TESTO PROPOSTO:
══════════
Pino Maniaci nei guai: divieto di dimora a Palermo e Trapani

4 maggio 2016

Il direttore di Tele Jato è coinvolto in un’inchiesta della Procura della Repubblica di Palermo. La sua azione di giornalista scomodo – che ha messo a soqquadro la Sezione per le misure di prevenzione – lascerebbe pensare a chissà che. In realtà, l’indagine c’è e ci sono intercettazioni che ci consegnano un personaggio particolare, forse troppo sicuro di sé. L’amarezza per un altro punto di riferimento appannato

 

“La vendetta e la giustizia a volte coincidono”, dice Giorgio Faletti. Vendetta del destino, più che degli uomini, nel caso di Pino Maniaci, il direttore di Tele Jato finito nel bel mezzo di un’indagine giudiziaria. Una storia veramente brutta, con arresti e – sembra incredibile! – con il divieto di dimora a Palermo e a Trapani per lo stesso Maniaci. Incredibile, incredibile e ancora incredibile.

Quando la realtà smentisce le più arcigne convinzioni non rimane che prenderne atto. Senza rifugiarsi nelle giustificazioni di parte.

Certo, Pino Maniaci, con le sue inchieste, ha messo a soqquadro la Sezione per le misure di prevenzione del Tribunale di Palermo. Tante le irregolarità emerse in questo angolo opaco della Giustizia. Miserie umane e reati. Sono fatti che non possono essere dimenticati.
══════════
ELENCO DEI COMPITI:
1. Quali frasi compongono il paragrafo dell'articolo su Pino Maniaci che inizia con «Certo, Pino Maniaci»? Elencale tutte.
2. Trascrivi il passo dell'articolo su Pino Maniaci che comincia con «4 maggio 2016» e prosegue fino a «e ancora incredibile.».

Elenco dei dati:
══════════
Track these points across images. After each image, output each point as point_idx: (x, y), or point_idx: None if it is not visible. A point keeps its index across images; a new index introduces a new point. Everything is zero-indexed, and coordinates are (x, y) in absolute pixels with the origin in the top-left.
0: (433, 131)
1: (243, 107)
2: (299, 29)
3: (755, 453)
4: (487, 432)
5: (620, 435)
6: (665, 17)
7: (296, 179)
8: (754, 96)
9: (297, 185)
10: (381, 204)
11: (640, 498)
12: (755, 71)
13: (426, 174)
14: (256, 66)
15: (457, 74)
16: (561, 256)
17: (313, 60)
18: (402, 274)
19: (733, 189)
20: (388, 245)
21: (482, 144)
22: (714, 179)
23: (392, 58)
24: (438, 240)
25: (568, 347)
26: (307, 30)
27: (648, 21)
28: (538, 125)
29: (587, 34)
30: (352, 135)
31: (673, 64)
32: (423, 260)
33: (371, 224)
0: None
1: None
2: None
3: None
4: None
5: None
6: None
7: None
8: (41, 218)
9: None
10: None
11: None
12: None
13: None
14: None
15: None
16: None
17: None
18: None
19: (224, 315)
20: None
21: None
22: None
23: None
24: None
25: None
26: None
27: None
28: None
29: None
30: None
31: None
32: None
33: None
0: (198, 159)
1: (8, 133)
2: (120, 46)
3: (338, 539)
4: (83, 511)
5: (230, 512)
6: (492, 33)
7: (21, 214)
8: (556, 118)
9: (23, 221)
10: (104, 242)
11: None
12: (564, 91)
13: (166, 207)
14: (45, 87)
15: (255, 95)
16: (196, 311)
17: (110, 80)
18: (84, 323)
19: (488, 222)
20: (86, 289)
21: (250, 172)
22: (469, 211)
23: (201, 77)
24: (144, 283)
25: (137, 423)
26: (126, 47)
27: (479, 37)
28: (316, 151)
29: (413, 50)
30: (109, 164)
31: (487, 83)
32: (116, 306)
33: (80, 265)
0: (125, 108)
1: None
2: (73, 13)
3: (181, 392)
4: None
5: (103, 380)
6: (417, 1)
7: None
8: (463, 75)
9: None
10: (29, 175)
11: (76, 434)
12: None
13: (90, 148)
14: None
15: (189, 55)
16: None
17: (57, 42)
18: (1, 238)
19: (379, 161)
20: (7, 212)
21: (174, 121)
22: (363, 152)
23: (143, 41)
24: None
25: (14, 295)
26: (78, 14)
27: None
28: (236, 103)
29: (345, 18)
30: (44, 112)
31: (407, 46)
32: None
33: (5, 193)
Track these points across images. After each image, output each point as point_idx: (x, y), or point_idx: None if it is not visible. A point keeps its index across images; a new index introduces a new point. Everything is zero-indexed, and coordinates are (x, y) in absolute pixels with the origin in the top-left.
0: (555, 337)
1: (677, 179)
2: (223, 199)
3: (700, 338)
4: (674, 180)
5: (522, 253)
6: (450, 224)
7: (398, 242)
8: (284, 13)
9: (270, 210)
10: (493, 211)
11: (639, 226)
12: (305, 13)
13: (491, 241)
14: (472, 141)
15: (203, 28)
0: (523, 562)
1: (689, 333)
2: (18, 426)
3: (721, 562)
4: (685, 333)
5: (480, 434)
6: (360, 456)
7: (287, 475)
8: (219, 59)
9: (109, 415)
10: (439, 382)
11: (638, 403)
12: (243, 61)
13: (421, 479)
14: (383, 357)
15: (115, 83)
══════════
ESERCIZI SVOLTI:
1.
1. Certo, Pino Maniaci, con le sue inchieste, ha messo a soqquadro la Sezione per le misure di prevenzione del Tribunale di Palermo.
2. Tante le irregolarità emerse in questo angolo opaco della Giustizia.
3. Miserie umane e reati.
4. Sono fatti che non possono essere dimenticati.

2.
4 maggio 2016

Il direttore di Tele Jato è coinvolto in un’inchiesta della Procura della Repubblica di Palermo. La sua azione di giornalista scomodo – che ha messo a soqquadro la Sezione per le misure di prevenzione – lascerebbe pensare a chissà che. In realtà, l’indagine c’è e ci sono intercettazioni che ci consegnano un personaggio particolare, forse troppo sicuro di sé. L’amarezza per un altro punto di riferimento appannato

 

“La vendetta e la giustizia a volte coincidono”, dice Giorgio Faletti. Vendetta del destino, più che degli uomini, nel caso di Pino Maniaci, il direttore di Tele Jato finito nel bel mezzo di un’indagine giudiziaria. Una storia veramente brutta, con arresti e – sembra incredibile! – con il divieto di dimora a Palermo e a Trapani per lo stesso Maniaci. Incredibile, incredibile e ancora incredibile.